View Single Post
Old 14th August 2016, 12:37 PM   #78
Gavin Nugent
Member
 
Gavin Nugent's Avatar
 
Join Date: Oct 2007
Posts: 2,402
Default

Quote:
Originally Posted by ariel
Eric,
I thought my summary was clear. Sorry if I was not more explicit.

I think that Bukharan saber has nothing to do genetically with the Caucasian/ Cossack examples. What unites them is just a superficial similarity, a consequence of parallel development. I would tentatively suggest that the Bukharan example and the Khyber ( as well as Khyber-like Turkmen and Uzbek bladed weapons) all stem from the same proto-group.

On the other hand, the military Afghan " pseudoshashka" shares so much with the Caucasian/Cossack one, that denying the influence of the latter on the former would be incorrect. Whether the original, pre-Cossack Afghani guardless saber existed and how it looked, is a matter of conjecture.


Ariel,

Firstly, I'd like to clarify my Yataghan reference in relation to Bukhara sabres of the form discussed. It is not any grip slab shape that I refer to but the distance and subtitles of how far the ears protrude beyond the grip straps on known Bukhara examples when so many are simply flush. The Bukhara typology can be drilled down in various degrees.

Central Asia, Caucasian mountains and China have all had a long long long history of guardless sabres and swords, there is nothing new here as history has taught us, and I do not ever recall ever hearing these ancient sword types referred to as Shashka. So with reference to history, and the centuries past, I wholeheartedly agree that the Bukahara sabres do not belong even as a subgroup of a relatively modern term "Shashka".

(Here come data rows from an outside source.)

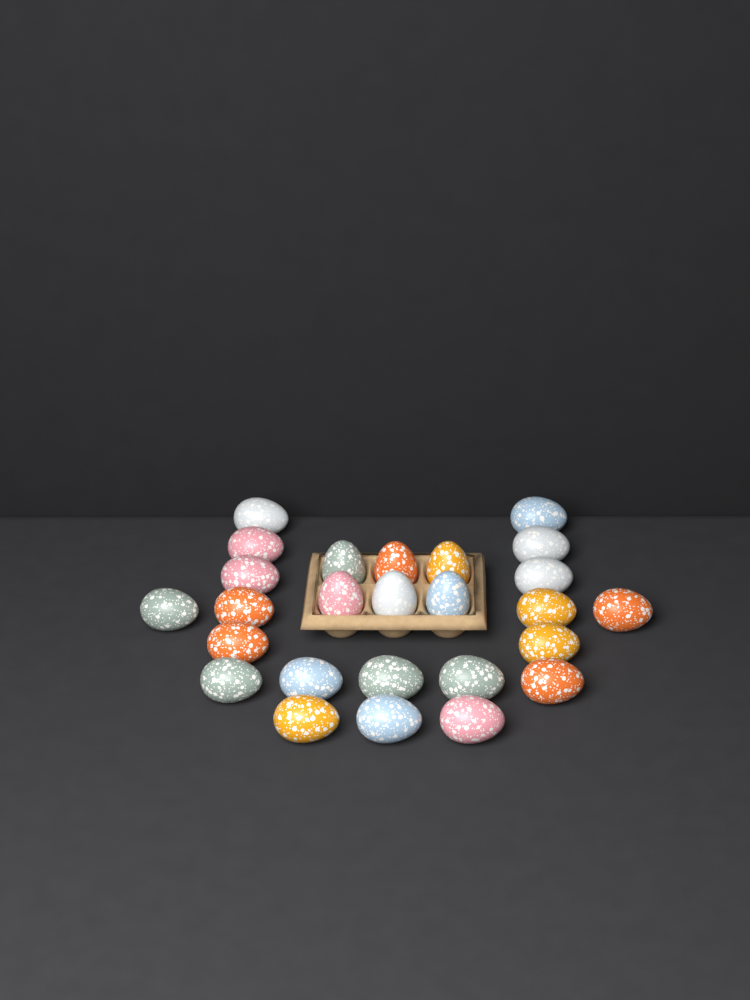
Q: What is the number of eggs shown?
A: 26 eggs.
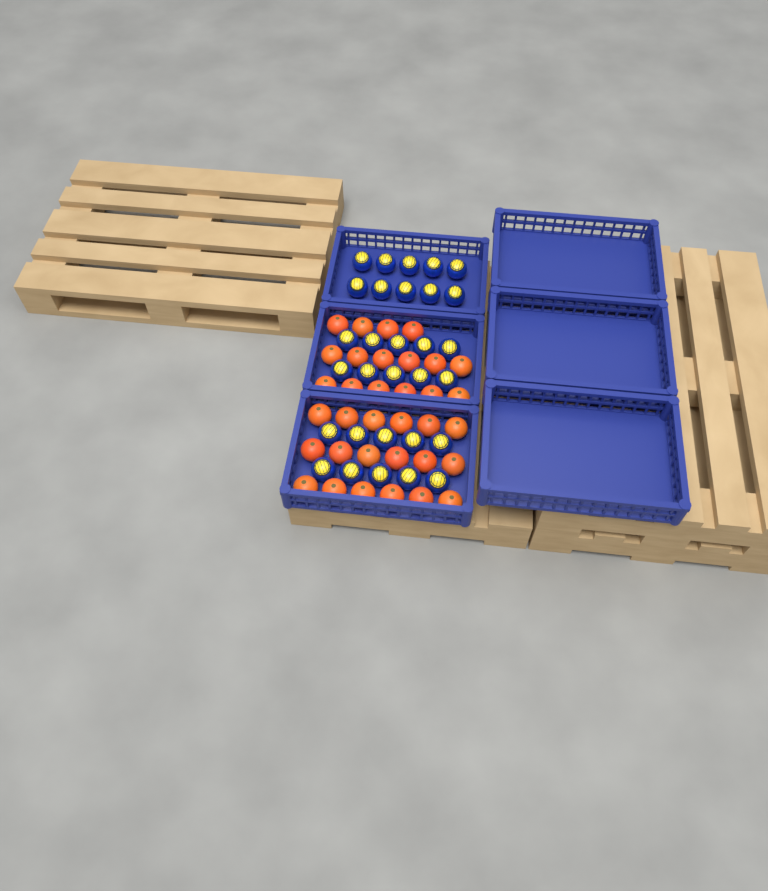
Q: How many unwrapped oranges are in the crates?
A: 34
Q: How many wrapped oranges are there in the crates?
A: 30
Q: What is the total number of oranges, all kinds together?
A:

These long straight knife types from Bukhara, and shallow curved sabres, are far more Turkish Yataghan and Persian Shamshir in regards manufacture of the hilt, (not appearance) ... With reference to blades, but of course disregarding Kopis types, but with consideration to those known with straight blades, a Turkish connection through Persia is far more probable that any Shashka. Also consider that Bukhara is Persian and the pointers along the silk road routes. How a shallow curved blade also ended up in these hilt styles is easy to see when next to their small utility knives which has been touched on.

For consideration to Afghanistan sabres in question, A quick look will also see many of these straight bladed Yataghans, have but a long bolster and similar rivet structure seen on the Aghan "pseudo Shashka". These same Yataghan also carry the same "ear" types as these sabres too.
Note also, there are Khyber knives with pommel forms also seen on some Yataghan...just to muddy the waters some more ... And to simply ask, where do these clear visual and construction aspects of Turkish Yataghan leave leave the idea of trying to classify anything other than a Shashka from the Caucasian Mountains, as it as known, as being the only Shashka...it is a unique sabre unto itself in many ways.